Sunday, March 1, 2015

Is a brave new world on the horizon?

     As our world advances we find ourselves discovering new technology that is leading us to a world that could be as impersonal as the one Huxley writes about. What is the price of this brave new world? The costs of these new advancements involve losses of freedom. Through overpopulation individuals receive less and the must work more to compete. One would just have to look at college applications. Each year, more students apply to a limited number of spots and once they're in they will have to claw at the throats of others to get the classes they need. Huxley also warns of the dangers of subordination from over-organization. Today, any profitable corporation has is divided into departments which in turn is divided into different sub-departments which then proceeds to have a hierarchy over workers. Few make it to the top of the pyramid and those that do aren't willing to give up that spot.
     The competition among fortune 500 companies such as Apple and Samsung have brought great changes though. In a span of 30 years communication became portable and instantaneous.
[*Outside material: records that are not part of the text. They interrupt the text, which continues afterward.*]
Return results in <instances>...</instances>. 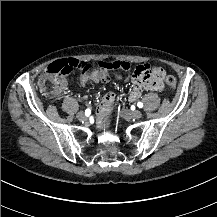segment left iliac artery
I'll return each mask as SVG.
<instances>
[{"label": "left iliac artery", "instance_id": "44dca946", "mask_svg": "<svg viewBox=\"0 0 217 217\" xmlns=\"http://www.w3.org/2000/svg\"><path fill=\"white\" fill-rule=\"evenodd\" d=\"M137 106H138L139 108H142V107H143V103H142V102H138V103H137Z\"/></svg>", "mask_w": 217, "mask_h": 217}]
</instances>
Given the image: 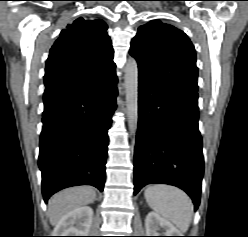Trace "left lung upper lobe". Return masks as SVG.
I'll return each mask as SVG.
<instances>
[{
	"instance_id": "left-lung-upper-lobe-1",
	"label": "left lung upper lobe",
	"mask_w": 248,
	"mask_h": 237,
	"mask_svg": "<svg viewBox=\"0 0 248 237\" xmlns=\"http://www.w3.org/2000/svg\"><path fill=\"white\" fill-rule=\"evenodd\" d=\"M130 54L138 62L139 75L165 88L198 91L194 46L174 26L160 20L140 26Z\"/></svg>"
}]
</instances>
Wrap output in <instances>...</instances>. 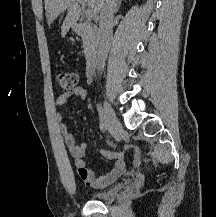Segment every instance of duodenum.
I'll list each match as a JSON object with an SVG mask.
<instances>
[{
    "instance_id": "obj_1",
    "label": "duodenum",
    "mask_w": 216,
    "mask_h": 217,
    "mask_svg": "<svg viewBox=\"0 0 216 217\" xmlns=\"http://www.w3.org/2000/svg\"><path fill=\"white\" fill-rule=\"evenodd\" d=\"M74 29L76 32L80 33L82 30V27L79 23H75ZM87 60H88L87 73L89 77H92L94 73L96 72L99 66V63H100V49L95 48L94 50L90 51L87 55Z\"/></svg>"
}]
</instances>
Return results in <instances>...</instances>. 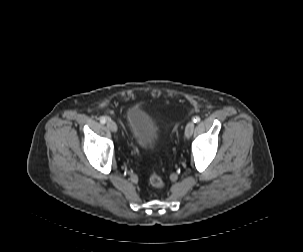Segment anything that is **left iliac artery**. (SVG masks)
I'll return each instance as SVG.
<instances>
[{
	"label": "left iliac artery",
	"instance_id": "1",
	"mask_svg": "<svg viewBox=\"0 0 303 252\" xmlns=\"http://www.w3.org/2000/svg\"><path fill=\"white\" fill-rule=\"evenodd\" d=\"M193 121H194L195 123L200 122V117H199V116L194 117Z\"/></svg>",
	"mask_w": 303,
	"mask_h": 252
}]
</instances>
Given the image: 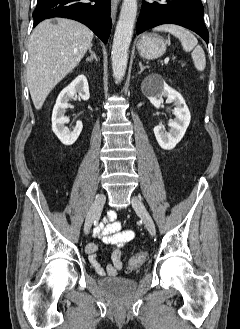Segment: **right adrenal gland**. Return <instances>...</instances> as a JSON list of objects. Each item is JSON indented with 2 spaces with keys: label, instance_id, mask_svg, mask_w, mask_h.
I'll return each mask as SVG.
<instances>
[{
  "label": "right adrenal gland",
  "instance_id": "1",
  "mask_svg": "<svg viewBox=\"0 0 240 329\" xmlns=\"http://www.w3.org/2000/svg\"><path fill=\"white\" fill-rule=\"evenodd\" d=\"M89 52H90V57H88V58L86 59V61H87V62H91V61H93L94 59H95L96 61H98L97 56H96V54L94 53V51L91 50V47L89 48Z\"/></svg>",
  "mask_w": 240,
  "mask_h": 329
}]
</instances>
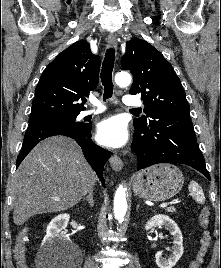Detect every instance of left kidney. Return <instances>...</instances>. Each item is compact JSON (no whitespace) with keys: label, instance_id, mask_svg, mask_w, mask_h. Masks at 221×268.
I'll return each mask as SVG.
<instances>
[{"label":"left kidney","instance_id":"left-kidney-1","mask_svg":"<svg viewBox=\"0 0 221 268\" xmlns=\"http://www.w3.org/2000/svg\"><path fill=\"white\" fill-rule=\"evenodd\" d=\"M154 227H164L170 231L173 236L172 254L168 259L162 257V251L155 254L156 264L159 268H173L183 255V236L178 225L166 215H155L145 225L149 230Z\"/></svg>","mask_w":221,"mask_h":268}]
</instances>
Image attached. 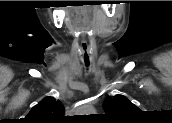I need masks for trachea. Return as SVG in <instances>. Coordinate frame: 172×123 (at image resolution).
Masks as SVG:
<instances>
[{
	"label": "trachea",
	"mask_w": 172,
	"mask_h": 123,
	"mask_svg": "<svg viewBox=\"0 0 172 123\" xmlns=\"http://www.w3.org/2000/svg\"><path fill=\"white\" fill-rule=\"evenodd\" d=\"M85 57L87 58L88 57V54L86 52V49H85ZM86 65L88 66L89 65V62H86Z\"/></svg>",
	"instance_id": "3493384b"
}]
</instances>
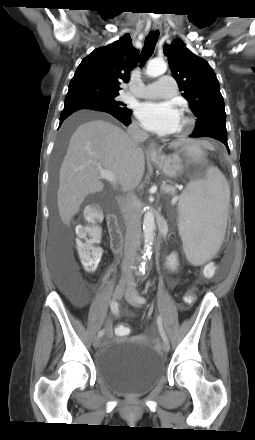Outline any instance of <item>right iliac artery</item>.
Returning <instances> with one entry per match:
<instances>
[{"mask_svg":"<svg viewBox=\"0 0 255 440\" xmlns=\"http://www.w3.org/2000/svg\"><path fill=\"white\" fill-rule=\"evenodd\" d=\"M110 309L115 315H118V304L114 300H112L110 303ZM103 335H104V330H100L98 333V337L100 338Z\"/></svg>","mask_w":255,"mask_h":440,"instance_id":"1","label":"right iliac artery"}]
</instances>
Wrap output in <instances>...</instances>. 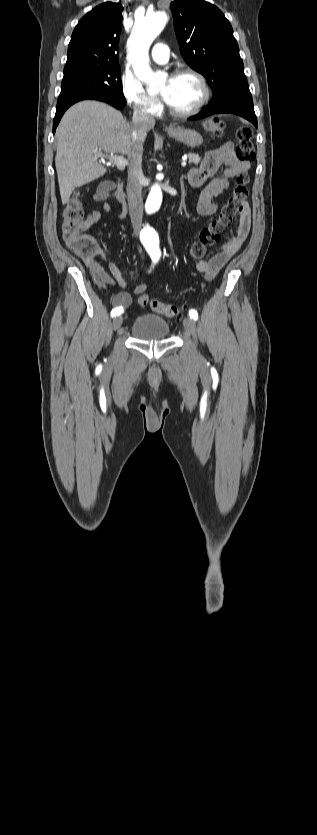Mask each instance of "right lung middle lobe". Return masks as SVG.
Here are the masks:
<instances>
[{
    "label": "right lung middle lobe",
    "mask_w": 317,
    "mask_h": 835,
    "mask_svg": "<svg viewBox=\"0 0 317 835\" xmlns=\"http://www.w3.org/2000/svg\"><path fill=\"white\" fill-rule=\"evenodd\" d=\"M120 75L118 64H66L57 104L105 92L124 96Z\"/></svg>",
    "instance_id": "obj_1"
}]
</instances>
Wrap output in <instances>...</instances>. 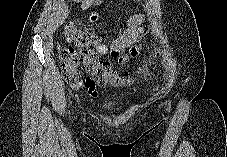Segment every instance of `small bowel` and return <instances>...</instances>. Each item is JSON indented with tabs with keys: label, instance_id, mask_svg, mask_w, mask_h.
<instances>
[{
	"label": "small bowel",
	"instance_id": "obj_1",
	"mask_svg": "<svg viewBox=\"0 0 227 157\" xmlns=\"http://www.w3.org/2000/svg\"><path fill=\"white\" fill-rule=\"evenodd\" d=\"M143 21V15H134L130 18L128 22V29L118 38H116L110 46L100 44L98 47V53L101 55L110 53L113 57H120L124 51H131L133 58H138L139 54L136 53V51L139 50L138 46H129L139 35V33L142 31L141 23ZM86 87L88 89V92L92 96H96V85L89 84V83H82L76 88L79 87Z\"/></svg>",
	"mask_w": 227,
	"mask_h": 157
}]
</instances>
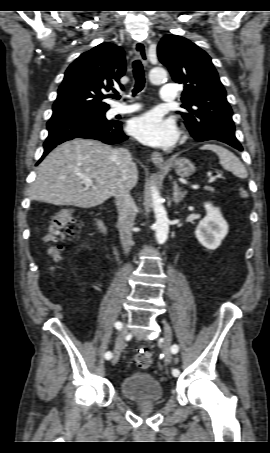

The world is now smaller than ever before. Despite these amazing feats, these companies keep striving towards a profitable future which will always involve competition. To outcompete, companies use advertising which subconsciously make us want to buy their products. The effects these ads have is incredible, but what if this form of mind control--I mean communication--were taken advantage of. The propaganda of the Hitler regime would be minor to what would happen today. Most people assume that what happened in history will never be repeated. But the hunger for power is ravenous and this passion may cause people to use our technological advances to build a world that mirrors the one Huxley describes.